L’obiettivo di chi si mette a far musica può essere la fama?
No, può esser non fare la fame (ride)...L’obiettivo deve essere quello di fare musica onesta, sincera, e che in primo luogo piaccia a colui che la fa. Poco importa se poi questo porta ad avere un pubblico ristretto, o migliaia di persone che ti adorano; in questo senso non invidio certo i cantanti pop, e la mancanza di riservatezza delle loro vite... Il fatto di esser continuamente riconosciute per strada.
Tu provieni dal jazz: in che cosa, in quanto ad attitudine, il musicista jazz differisce da quello rock, o pop?
Essenzialmente nel fatto che il musicista jazz fa un concerto diverso ogni sera, che ogni esibizione si basa sul rischiare l’improvvisazione. Chi fa jazz non tende alla perfezione, alla riproduzione perfetta di brani contenuti in un disco.
Termini ogni tuo concerto con un medley finale in cui leghi una decina di brani che raccogli dalle voci del pubblico presente: come riesci a farlo, com’è possibile fare qualcosa del genere senza commettere errori?

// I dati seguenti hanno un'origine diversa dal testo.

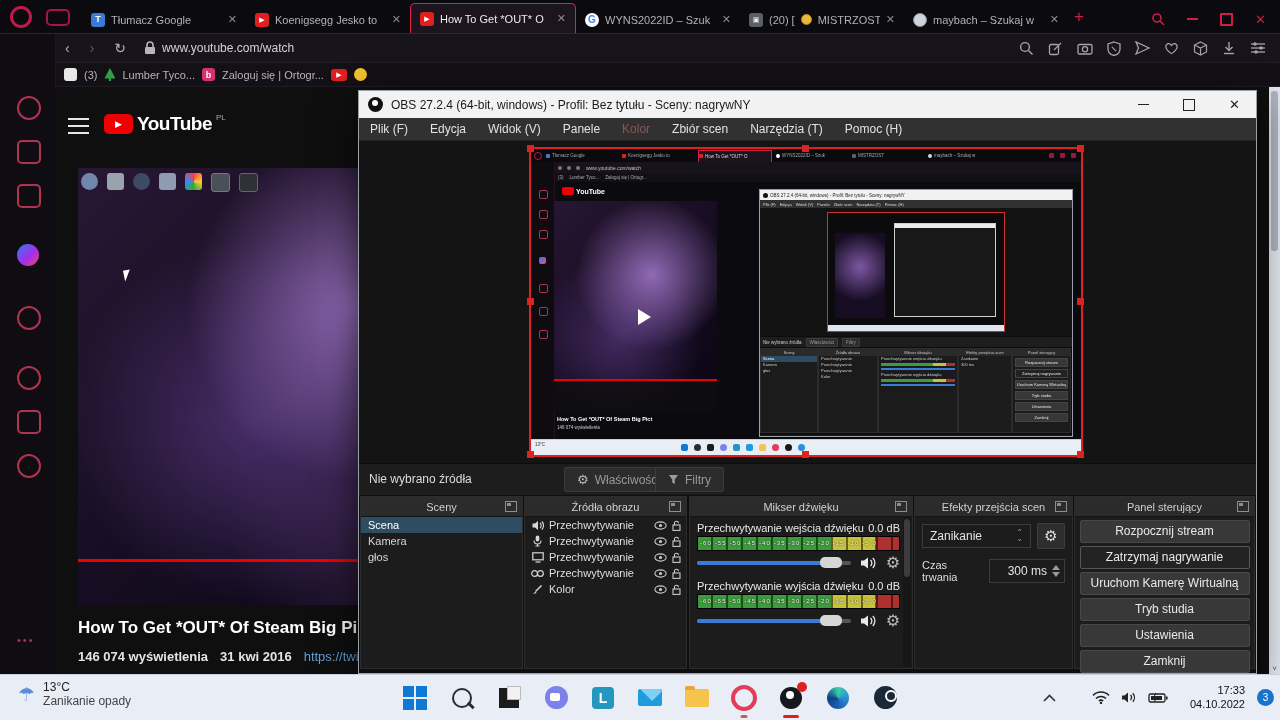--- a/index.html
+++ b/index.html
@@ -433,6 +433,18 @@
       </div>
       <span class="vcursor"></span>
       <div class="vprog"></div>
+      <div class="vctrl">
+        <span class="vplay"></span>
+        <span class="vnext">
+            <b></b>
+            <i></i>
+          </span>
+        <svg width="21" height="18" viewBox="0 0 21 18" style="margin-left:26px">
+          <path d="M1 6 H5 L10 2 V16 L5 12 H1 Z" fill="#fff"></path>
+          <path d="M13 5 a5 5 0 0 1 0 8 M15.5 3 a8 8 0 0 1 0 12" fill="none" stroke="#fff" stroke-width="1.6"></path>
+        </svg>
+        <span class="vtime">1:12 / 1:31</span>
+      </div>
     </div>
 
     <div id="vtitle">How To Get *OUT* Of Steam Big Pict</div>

Non lo so neanche io, credo che sia possibile grazie al tempo che ho dedicato allo studio della musica, alle ore in cui ho suonato. E’ un momento totalmente estemporaneo, come hai detto tu, in cui raccolgo richieste dal pubblico e le suono sul momento, decidendo io la struttura del medley.
Cosa si prova a suonare da soli, senza nessun altro musicista ad accompagnarti? Non senti l’ansia di non poterti permettere il minimo errore?
Vedi, nella musica che io faccio non c’è mai vero errore, essendo quasi tutto improvvisato. Il pubblico non sa mai che cosa sto per fare, non conosce le mie intenzioni, quindi posso permettermi di fare variazioni, di creare particolari dissonanze. Il bello di suonare da solo è che faccio cosa voglio, cosa mi passa per la testa nel momento in cui suono; l’aspetto negativo è però quello per cui se la serata è storta, o io non sono molto ispirato, nessuno è lì a darmi una mano per farmi trovare l’ispirazione. In ogni caso, mi piace variare tra date da solista e tra concerti con una band, giusto per non annoiarmi facendo le stesse cose troppo a lungo.